=== FRAGMENTO DADO ===
Felizmente para los peronistas, sean ellos “racionales” o no tanto, a los chinos no les interesan demasiado los prejuicios ideológicos occidentales. En cambio, intentar conmoverlos hablando de la pobreza estructural con la esperanza de conseguir algunas concesiones sería inútil. Tales argumentos pueden funcionar con el FMI o las elites norteamericanas y europeas, pero cuando de la economía se trata, los chinos, que creen saber lo que hay que hacer para transformar a indigentes en ciudadanos productivos, son muchísimo más duros.

Como otros políticos, Fernández cree que todo sería más sencillo si no fuera por la maldita “grieta”. Coincide con lo que el presidente francés Charles de Gaulle tenía en mente cuando, dirigiéndose a la Asamblea Nacional, se preguntó: ¿Cómo se puede gobernar un país que tiene más de 246 clases diferentes de queso? Fue su forma de lamentar la propensión de sus compatriotas a dividirse en bandas irreconciliables y de tal modo frustrar sus esfuerzos por alcanzar la tan añorada unidad nacional. A juicio del “gran Charles”, se trataba de una particularidad francesa, pero uno podría decir lo mismo de todas las sociedades modernas, incluyendo, claro está, a la argentina.

Desde hace muchos años, aquí es rutinario atribuir el estado del país a la incapacidad al parecer congénita de sus dirigentes para superar “la grieta” o “antinomia” de turno. Sin embargo, aunque no siempre lo entienden quienes hablan de lo bueno que sería que todos cerraran filas detrás de un proyecto común, la convicción de que deberían hacerlo brinda a los autoritarios natos, que abundan en el kirchnerismo, un pretexto para hostigar, o peor, a los que se niegan a plegarse a lo que dicen ha de ser la ortodoxia de moda.

Por cierto, el que el gobierno entrante se base en una coalición que ostenta el nombre inquietante “Frente de Todos” es de por sí motivo de temor. Por lo demás, son tan graves los problemas del país que no sorprendería en absoluto que sus gobernantes cayeran en la tentación de perseguir a quienes en su opinión los provocaron a pesar de que, a juzgar por los resultados electorales, cuenten con el apoyo de una parte significante de la población.

=== DATOS PROPORCIONADOS ===
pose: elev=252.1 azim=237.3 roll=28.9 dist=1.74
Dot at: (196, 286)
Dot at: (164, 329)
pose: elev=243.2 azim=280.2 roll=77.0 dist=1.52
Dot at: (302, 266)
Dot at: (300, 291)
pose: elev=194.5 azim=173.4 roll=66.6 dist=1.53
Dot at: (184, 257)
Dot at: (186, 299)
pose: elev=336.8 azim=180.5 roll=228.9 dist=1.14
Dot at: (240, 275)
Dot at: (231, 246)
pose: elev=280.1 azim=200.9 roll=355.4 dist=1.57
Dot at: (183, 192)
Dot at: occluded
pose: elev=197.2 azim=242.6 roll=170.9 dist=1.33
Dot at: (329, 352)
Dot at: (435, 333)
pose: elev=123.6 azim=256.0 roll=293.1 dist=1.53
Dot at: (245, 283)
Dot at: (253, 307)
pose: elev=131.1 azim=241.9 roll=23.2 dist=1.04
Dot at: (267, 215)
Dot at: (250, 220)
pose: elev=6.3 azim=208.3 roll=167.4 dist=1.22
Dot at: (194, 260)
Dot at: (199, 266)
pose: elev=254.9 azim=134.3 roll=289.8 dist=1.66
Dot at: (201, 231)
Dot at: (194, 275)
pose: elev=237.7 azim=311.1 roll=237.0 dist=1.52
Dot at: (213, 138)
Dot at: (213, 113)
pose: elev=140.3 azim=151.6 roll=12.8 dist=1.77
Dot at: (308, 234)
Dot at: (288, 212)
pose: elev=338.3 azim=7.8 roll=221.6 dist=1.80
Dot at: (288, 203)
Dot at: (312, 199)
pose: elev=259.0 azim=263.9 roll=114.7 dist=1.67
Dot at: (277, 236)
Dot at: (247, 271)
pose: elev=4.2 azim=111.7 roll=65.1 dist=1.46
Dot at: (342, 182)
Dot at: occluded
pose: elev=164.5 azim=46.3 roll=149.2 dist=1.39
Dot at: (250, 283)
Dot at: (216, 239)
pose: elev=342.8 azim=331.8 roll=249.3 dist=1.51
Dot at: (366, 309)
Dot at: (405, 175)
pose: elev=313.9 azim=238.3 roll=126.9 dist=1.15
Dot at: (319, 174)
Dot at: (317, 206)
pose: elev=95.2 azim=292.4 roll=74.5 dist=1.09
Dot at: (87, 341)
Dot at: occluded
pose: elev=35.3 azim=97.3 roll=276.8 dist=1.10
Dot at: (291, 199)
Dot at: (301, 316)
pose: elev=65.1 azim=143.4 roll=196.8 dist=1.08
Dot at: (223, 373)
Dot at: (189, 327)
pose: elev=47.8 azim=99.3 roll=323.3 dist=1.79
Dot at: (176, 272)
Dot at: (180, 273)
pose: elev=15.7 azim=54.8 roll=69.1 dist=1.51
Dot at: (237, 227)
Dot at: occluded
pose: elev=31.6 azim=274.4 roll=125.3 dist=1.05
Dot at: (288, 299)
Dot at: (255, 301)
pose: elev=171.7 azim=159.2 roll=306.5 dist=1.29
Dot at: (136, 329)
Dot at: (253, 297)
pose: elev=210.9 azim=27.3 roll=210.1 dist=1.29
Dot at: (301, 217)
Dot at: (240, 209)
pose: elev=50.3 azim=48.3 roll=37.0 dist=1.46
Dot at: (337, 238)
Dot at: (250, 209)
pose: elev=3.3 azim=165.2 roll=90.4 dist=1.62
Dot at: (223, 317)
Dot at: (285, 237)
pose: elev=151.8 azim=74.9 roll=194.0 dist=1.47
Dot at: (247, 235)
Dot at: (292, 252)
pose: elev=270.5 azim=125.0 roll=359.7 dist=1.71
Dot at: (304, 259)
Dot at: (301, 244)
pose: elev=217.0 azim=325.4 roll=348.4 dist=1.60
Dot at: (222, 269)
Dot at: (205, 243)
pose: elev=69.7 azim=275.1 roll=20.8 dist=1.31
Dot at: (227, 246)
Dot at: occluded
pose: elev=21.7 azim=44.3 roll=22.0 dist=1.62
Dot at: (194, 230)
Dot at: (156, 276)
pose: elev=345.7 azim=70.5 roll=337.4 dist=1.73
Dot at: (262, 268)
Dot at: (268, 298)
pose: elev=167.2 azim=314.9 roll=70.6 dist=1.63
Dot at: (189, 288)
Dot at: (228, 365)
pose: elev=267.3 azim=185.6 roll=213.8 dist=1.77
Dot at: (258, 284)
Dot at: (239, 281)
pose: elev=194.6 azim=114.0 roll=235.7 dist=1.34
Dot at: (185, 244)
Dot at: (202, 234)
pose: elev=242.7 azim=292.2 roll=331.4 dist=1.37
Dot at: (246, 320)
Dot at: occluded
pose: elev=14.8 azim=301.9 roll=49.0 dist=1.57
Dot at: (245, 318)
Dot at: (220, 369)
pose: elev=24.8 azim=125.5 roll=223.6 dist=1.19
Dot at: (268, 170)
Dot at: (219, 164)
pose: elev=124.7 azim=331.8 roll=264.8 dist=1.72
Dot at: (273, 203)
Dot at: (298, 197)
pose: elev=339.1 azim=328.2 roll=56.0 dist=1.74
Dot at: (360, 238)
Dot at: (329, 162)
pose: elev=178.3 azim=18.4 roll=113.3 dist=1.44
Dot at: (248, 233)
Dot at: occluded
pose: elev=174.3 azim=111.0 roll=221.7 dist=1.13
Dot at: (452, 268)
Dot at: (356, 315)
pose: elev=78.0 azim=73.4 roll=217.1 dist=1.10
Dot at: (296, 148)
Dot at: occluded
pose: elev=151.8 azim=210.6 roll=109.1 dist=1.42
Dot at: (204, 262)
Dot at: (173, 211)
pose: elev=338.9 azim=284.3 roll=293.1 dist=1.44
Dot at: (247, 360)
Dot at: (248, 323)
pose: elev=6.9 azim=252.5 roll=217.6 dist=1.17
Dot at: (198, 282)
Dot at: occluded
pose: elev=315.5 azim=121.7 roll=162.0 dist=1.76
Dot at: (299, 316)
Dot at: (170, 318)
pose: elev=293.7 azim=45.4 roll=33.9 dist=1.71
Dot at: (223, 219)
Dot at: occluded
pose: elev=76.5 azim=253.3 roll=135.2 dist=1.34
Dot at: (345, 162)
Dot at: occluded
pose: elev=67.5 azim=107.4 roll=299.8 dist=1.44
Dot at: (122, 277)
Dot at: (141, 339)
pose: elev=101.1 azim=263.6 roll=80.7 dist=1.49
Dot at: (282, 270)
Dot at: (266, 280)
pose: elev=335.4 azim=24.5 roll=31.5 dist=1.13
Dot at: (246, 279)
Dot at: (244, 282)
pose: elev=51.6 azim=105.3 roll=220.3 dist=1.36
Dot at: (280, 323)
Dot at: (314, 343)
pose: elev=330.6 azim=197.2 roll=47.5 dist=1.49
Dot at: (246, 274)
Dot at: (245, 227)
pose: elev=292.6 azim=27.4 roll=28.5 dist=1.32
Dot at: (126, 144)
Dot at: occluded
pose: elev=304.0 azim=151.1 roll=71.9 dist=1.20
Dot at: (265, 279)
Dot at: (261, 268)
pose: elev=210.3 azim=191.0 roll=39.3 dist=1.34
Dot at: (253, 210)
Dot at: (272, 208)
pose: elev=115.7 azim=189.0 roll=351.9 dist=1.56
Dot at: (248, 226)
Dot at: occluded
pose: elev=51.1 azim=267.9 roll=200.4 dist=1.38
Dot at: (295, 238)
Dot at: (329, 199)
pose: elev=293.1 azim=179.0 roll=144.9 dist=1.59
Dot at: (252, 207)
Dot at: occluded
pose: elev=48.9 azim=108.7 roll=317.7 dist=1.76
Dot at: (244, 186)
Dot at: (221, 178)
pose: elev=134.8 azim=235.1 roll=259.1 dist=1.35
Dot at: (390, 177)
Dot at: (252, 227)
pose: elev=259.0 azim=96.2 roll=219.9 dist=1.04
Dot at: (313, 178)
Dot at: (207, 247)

=== TUS TAREAS ===
- A) Según el fragmento sobre la política argentina, ¿ante qué institución se preguntó Charles de Gaulle cómo gobernar un país con tantas clases de queso?
- B) Cambia el tramo del fragmento sobre la política argentina que va desde "Como otros políticos, Fernández" hasta "a la argentina.", y pon "vino" donde dice "queso".
- C) Sigue escribiendo el fragmento sobre la política argentina a partir de su última oración.

=== RESPUESTAS DEL EJERCICIO ===
- A) Ante la Asamblea Nacional.

- B)
Como otros políticos, Fernández cree que todo sería más sencillo si no fuera por la maldita “grieta”. Coincide con lo que el presidente francés Charles de Gaulle tenía en mente cuando, dirigiéndose a la Asamblea Nacional, se preguntó: ¿Cómo se puede gobernar un país que tiene más de 246 clases diferentes de vino? Fue su forma de lamentar la propensión de sus compatriotas a dividirse en bandas irreconciliables y de tal modo frustrar sus esfuerzos por alcanzar la tan añorada unidad nacional. A juicio del “gran Charles”, se trataba de una particularidad francesa, pero uno podría decir lo mismo de todas las sociedades modernas, incluyendo, claro está, a la argentina.

- C)
El próximo gobierno enfrentará un panorama internacional nada reconfortante. Puede que suenen alarmistas las advertencias que están formulando, con frecuencia creciente, economistas prestigiosos y, con mayor cautela, voceros de instituciones como el FMI, acerca del riesgo de que pronto estalle una nueva crisis financiera mundial que sea aún más disruptiva que la de 2008, pero el nerviosismo que sienten los mercados es palpable. En tal caso, se intensificaría la huída hacia la calidad –o sea, hacía Estados Unidos, Suiza y un puñado de otros lugares juzgados confiables– del dinero que se ha invertido en países “emergentes” o “fronterizos”, lo que haría todavía más difícil el trabajo de los encargados de impedir que la economía sufra un remake de la catástrofe de 2001 y 2002,

También debería preocupar a quienes están alistándose para gobernar la sensación de que en cualquier momento países considerados relativamente estables pueden sumirse en el caos, como acaba de suceder en Ecuador, Chile y Bolivia, además del Líbano, Irán, Irak y la ciudad parcialmente autónoma de Hong Kong. No hay porqué suponer que la Argentina sea inmune a esta epidemia sociopolítica que está provocando estragos a lo largo y ancho del mundo en que basta con un chispa, que podría ser un aumento del precio del petróleo, sospechas verosímiles de fraude electoral o un caso de corrupción, para encender conflagraciones que resulten ser inmanejables.

En un intento por reducir el peligro de que la fase inicial de su gestión sea tumultuosa, Fernández se ha concentrado en atacar con ferocidad a Macri, tratándolo como un mentiroso serial que no hizo nada bien y que por lo tanto es responsable de todas las penurias de la gente. Si bien tanta belicosidad lo ha ayudado a congraciarse con aquellos piqueteros y sindicalistas que se han comprometido a colaborar, aunque fuera pasivamente, con el nuevo gobierno, virtualmente asegura que, una vez haya terminado una luna de miel que será muy breve, la oposición adopte una postura sumamente dura.

La herencia que Fernández recibirá de Macri no será peor que la dejada por Cristina cuatro años antes, pero si lo será el contexto internacional. En diciembre de 2015, el nuevo gobierno argentino se vio beneficiado por la aprobación de Estados Unidos y los países principales de Europa. Si bien el respaldo político así supuesto no dio lugar a “la lluvia de inversiones” esperada, por lo menos sirvió para que, al llegar la hora, el FMI le suministrara el dinero que los macristas precisaban para no ajustar con la brutalidad extrema que los mercados reclamaban.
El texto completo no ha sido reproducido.